Aos professores do Brasil e do Rio

Aos professores do Brasil e do Rio

Prezados professores, meus colegas, prezados estudantes e ex-estudantes,

estive há dois dias atrás em um encontro de educação daqueles dos quais participamos para promover a nossa lucidez conjunta. O tema de debate da mesa da qual participei era “formação de professores”. A mesa era composta por César Nunes da UNICAMP e Emília Cipriano da PUC-SP. Nesse dia fiquei muito feliz pela qualidade da conversa, pela lucidez das abordagens. Sempre comprovo que nós que trabalhamos com educação sabemos muito bem do que é preciso em termos políticos para que as coisas melhorem em nosso país. Cristovão Buarque fez a conferência final do encontro e foi muito feliz em suas observações sobre caminhos concretos em termos de projetos. Ele insistiu na questão grave do salário dos professores e no projeto de educação nacional. A postura de Cristovão Buarque é a de um sobrevivente numa ilha no mar de lama da política nacional em relação à educação. Seu isolamento é prova de que o cenário geral é realmente biopolítico e condena a todos e cada um ao salve-se-quem-puder típico de um país sem cidadania.

No Brasil, não somos apenas privados de nossa cidadania, mas verdadeiramente condenados à injustiça, à degradação moral e física pela ausência de direitos, à indignidade.

Aquele foi um bom momento para pensar em muitas coisas: políticas, éticas, estéticas…

Sou professora há 20 anos. Sempre tive muito orgulho da minha profissão. Acho nobre, digno e muito bonito ser professora. No período em que fiz televisão, continuei sendo professora. Hoje, tendo muitos outros compromissos, continuo sendo professora. Amo a minha sala de aula com meus estudantes. Nosso encontro é um encontro xamânico, de poder, de alegria, de festa e de cura. Nunca em minha vida, saí da sala de aula sem acreditar que ali eu estou construindo um mundo melhor política e existencialmente falando. Que ali estou educando para a lucidez, contra a barbárie e para além do capital. Hoje, no entanto, me senti muito pequena e em perigo real.  Ao abrir a porta às 6 horas da manhã, peguei o jornal e vi essa foto:

O choque, a perplexidade, o estranhamento. Adiei o pensamento. Segurei. Segui.
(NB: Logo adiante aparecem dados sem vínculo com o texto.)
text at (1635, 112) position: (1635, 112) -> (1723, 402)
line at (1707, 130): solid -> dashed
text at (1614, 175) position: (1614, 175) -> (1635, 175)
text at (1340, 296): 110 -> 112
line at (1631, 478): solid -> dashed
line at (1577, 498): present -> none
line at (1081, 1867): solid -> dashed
Tinha uma banca na PUC-SP que durou até o começo da tarde. Raphael Dallanese defendeu uma bela tese sobre comunicação e jogo sob orientação de Norval Baitello Junior a quem muito admiro. Foram horas de alegria acadêmica. Um bom debate é impagável. Ouvir as opiniões de outros colegas é instigante. Sempre é bom ouvir um professor falando, disso eu tenho certeza. Professores são muito interessantes, inteligentes, articulados, até mesmo sábios (e há, entre nós, até daqueles mais sábios ainda, os que riem de si mesmos). Até no mais ressentido, pois há muito ressentimento entre nós, brilha aquele fulgor de inteligência que sempre encanta.

Contudo, no fundo, no fundo, o martelo da indiganação contida desde as 6 da manhã provocava em mim uma dor de cabeça… eu nunca tenho dor de cabeça…

Era a foto.

Estou até agora tentando compreender como uma cena dessas é possível? Como um evento desses é possível? Que ódio é esse que flui nas ordens, nas posturas, configurando-se em violência aberta e mais do que cínica, uma violência que se desprende da própria condição humana e nos joga na inumanidade.

Não gostaria apenas de entender esse ódio, pois que a foto o torna explícito. Os policiais foram rebaixados pelo governo fascista a cães de caça. Neste momento falo do governo do Rio, mas existem tantos, como tivemos a oportunidade de comprovar este ano… A ditadura muda apenas de dono. os policiais foram rebaixados a fascistas miseráveis que dão prova de ignorância e insensibilidade, de miséria moral e política como aqueles que os regem.

Tivessem ido à escola, pensei eu. Tivessem experimentado o prazer da liberdade, do amor, do conhecimento. Se pelo menos ganhassem o dinheiro sujo que seus patrões endinheirados… seria mais fácil entender. Mas o poder está no governo e em cada um que a ele se submete…

Não gostaria apenas de entender. Gostaria de acabar com isso. Todos nós gostaríamos de acabar com isso, não é mesmo? De acabar com a injustiça que estamos assistindo. Com a violência que o governo fascista pratica sem sentir nada.

Como, me digam, como? Estou pronta como todos devemos estar nessa hora. Essa é a nossa pergunta e ela não poderá ficar por muito tempo sem resposta.